To facilitate privilege isolation of administrative actions, each namespace type is considered owned by a user namespace based on the active user namespace at the moment of creation. A user with administrative privileges in the appropriate user namespace will be allowed to perform administrative actions within that other namespace type. For example, if a process has administrative permission to change the IP address of a network interface, it may do so as long as the applicable network namespace is owned by a user namespace that either matches or is a child (direct or indirect) of the process' user namespace. Hence the initial user namespace has administrative control over all namespace types in the system.
To prevent leaking the control group to which a process belongs, a new namespace type has been suggested and created to hide the actual control group a process is a member of. A process in such a namespace checking which control group any process is part of would see a path that is actually relative to the control group set at creation time, hiding its true control group position and identity.
What is Docker?
Docker provides an additional layer of abstraction and automation of operating-system-level virtualization on Linux. Docker uses the resource isolation features of the Linux kernel such as cgroups and kernel namespaces, and a union-capable file system such as OverlayFS and others to allow independent "containers" to run within a single Linux instance, avoiding the overhead of starting and maintaining virtual machines.
Differences with virtualization
Docker originally used LinuX Containers (LXC), but later switched to runC (formerly known as libcontainer), which runs in the same operating system as its host. This allows it to share a lot of the host operating system resources. Also, it uses a layered filesystem (AuFS) and manages networking.
AuFS is a layered file system, so you can have a read only part and a write part which are merged together. One could have the common parts of the operating system as read only (and shared amongst all of your containers) and then give each container its own mount for writing.
So, let's say you have a 1GB container image; if you wanted to use a Full VM, you would need to have 1GB times x number of VMs you want. With docker and AuFS you can share the bulk of the 1GB between all the containers and if you have 1000 containers you still might only have a little over 1GB of space for the containers OS (assuming they are all running the same OS image).

• • •

# EXERCISE REQUIREMENTS
1 – In the passage on Linux namespaces and Docker, what did Docker switch to after originally using LinuX Containers (LXC)?
2 – Summarize the passage on Linux namespaces and Docker in two sentences.
3 – Continue the passage on Linux namespaces and Docker from its last sentence.

• • •

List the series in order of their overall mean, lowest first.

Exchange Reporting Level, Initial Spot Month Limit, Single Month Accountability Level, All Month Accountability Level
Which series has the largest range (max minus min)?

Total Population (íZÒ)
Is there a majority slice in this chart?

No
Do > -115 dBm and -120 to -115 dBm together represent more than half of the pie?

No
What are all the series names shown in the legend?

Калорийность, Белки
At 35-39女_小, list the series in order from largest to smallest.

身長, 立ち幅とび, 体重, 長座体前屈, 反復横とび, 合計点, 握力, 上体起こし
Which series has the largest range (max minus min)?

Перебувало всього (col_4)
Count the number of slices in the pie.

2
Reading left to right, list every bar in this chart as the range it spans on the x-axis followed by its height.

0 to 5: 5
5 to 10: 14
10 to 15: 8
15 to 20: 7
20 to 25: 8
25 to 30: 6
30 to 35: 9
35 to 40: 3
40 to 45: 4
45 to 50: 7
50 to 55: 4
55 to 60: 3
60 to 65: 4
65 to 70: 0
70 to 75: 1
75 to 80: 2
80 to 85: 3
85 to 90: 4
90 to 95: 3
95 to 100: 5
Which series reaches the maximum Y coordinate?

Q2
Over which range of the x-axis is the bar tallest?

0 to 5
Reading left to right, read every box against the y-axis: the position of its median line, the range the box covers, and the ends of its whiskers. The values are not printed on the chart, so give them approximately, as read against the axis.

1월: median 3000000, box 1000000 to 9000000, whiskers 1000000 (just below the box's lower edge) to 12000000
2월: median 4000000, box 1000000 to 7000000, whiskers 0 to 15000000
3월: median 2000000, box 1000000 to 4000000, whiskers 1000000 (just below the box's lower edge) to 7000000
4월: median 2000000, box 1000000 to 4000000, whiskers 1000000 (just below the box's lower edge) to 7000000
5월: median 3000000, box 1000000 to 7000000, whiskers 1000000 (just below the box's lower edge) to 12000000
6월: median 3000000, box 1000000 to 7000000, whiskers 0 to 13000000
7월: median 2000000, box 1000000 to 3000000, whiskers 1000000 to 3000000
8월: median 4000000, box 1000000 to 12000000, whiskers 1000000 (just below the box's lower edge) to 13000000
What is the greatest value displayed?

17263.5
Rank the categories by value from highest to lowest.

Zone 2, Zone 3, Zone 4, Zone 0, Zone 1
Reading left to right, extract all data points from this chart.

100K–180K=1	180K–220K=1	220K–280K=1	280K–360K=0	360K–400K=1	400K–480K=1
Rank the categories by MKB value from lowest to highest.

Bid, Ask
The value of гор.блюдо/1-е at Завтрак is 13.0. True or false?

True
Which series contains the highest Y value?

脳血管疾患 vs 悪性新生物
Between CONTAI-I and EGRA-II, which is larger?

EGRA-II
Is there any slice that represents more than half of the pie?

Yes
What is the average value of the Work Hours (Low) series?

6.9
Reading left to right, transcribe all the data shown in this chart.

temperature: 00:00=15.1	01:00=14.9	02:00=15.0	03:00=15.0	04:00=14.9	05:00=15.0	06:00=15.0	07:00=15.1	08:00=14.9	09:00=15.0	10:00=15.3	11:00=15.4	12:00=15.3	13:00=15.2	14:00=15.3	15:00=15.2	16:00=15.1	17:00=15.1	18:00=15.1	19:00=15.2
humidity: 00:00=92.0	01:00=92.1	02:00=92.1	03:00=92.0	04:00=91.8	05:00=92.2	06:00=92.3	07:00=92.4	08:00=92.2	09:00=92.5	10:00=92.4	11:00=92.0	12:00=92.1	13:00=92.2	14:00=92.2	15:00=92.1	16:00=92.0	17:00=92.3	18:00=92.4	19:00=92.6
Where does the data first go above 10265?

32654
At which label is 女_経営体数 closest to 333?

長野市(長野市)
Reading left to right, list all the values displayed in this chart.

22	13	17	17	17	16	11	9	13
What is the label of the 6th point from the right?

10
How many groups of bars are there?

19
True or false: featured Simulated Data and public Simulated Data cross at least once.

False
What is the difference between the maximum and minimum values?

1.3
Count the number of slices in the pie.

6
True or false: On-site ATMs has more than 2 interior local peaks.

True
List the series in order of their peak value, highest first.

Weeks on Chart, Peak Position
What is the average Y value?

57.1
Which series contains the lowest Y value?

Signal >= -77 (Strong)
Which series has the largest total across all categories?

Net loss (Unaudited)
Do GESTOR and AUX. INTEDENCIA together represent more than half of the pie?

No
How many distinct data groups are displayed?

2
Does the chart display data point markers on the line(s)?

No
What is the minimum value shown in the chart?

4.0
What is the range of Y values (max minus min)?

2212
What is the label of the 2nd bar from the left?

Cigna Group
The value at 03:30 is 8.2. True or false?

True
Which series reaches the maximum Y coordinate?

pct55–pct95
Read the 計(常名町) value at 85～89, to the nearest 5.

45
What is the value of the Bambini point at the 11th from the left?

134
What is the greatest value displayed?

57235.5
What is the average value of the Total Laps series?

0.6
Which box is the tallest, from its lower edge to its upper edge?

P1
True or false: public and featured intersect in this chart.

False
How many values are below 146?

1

• • •

# ACTIVITY ANSWERS
1 – Docker switched to runC, formerly known as libcontainer.

2 – Each namespace type is owned by a user namespace, so administrative privileges in that user namespace or a parent of it allow administrative actions within the namespace. Docker uses Linux kernel features such as cgroups and namespaces, along with a layered file system like AuFS, to run independent containers within a single Linux instance and share a read-only base image among them, which avoids the overhead of full virtual machines.

3 –
A full virtualized system gets its own set of resources allocated to it, and does minimal sharing. You get more isolation, but it is much heavier (requires more resources). With docker you get less isolation, but the containers are lightweight (require fewer resources). So you could easily run thousands of containers on a host, and it won't even blink. Try doing that with Xen, and unless you have a really big host, I don't think it is possible.
A full virtualized system usually takes minutes to start, whereas docker/LXC/runC containers take seconds, and often even less than a second.
Security concerns around Docker
- Kernel Exploits
- Denial of Service Attacks
- Container Breakouts
- Poisoned Images
- Compromising Secrets
Daemonset Vs Sidecar
A _DaemonSet _ensures that all (or some) Nodes run a copy of a Pod. As nodes are added to the cluster, Pods are added to them. As nodes are removed from the cluster, those Pods are garbage collected. Deleting a DaemonSet will clean up the Pods it created.
In a sidecar pattern, the functionality of the main container is extended or enhanced by a sidecar container without strong coupling between two. This pattern is particularly useful when using Kubernetes as container orchestration platform. Kubernetes uses Pods. A Pod is composed of one or more application containers. A sidecar is a _utility _container in the Pod and its purpose is to support the main container.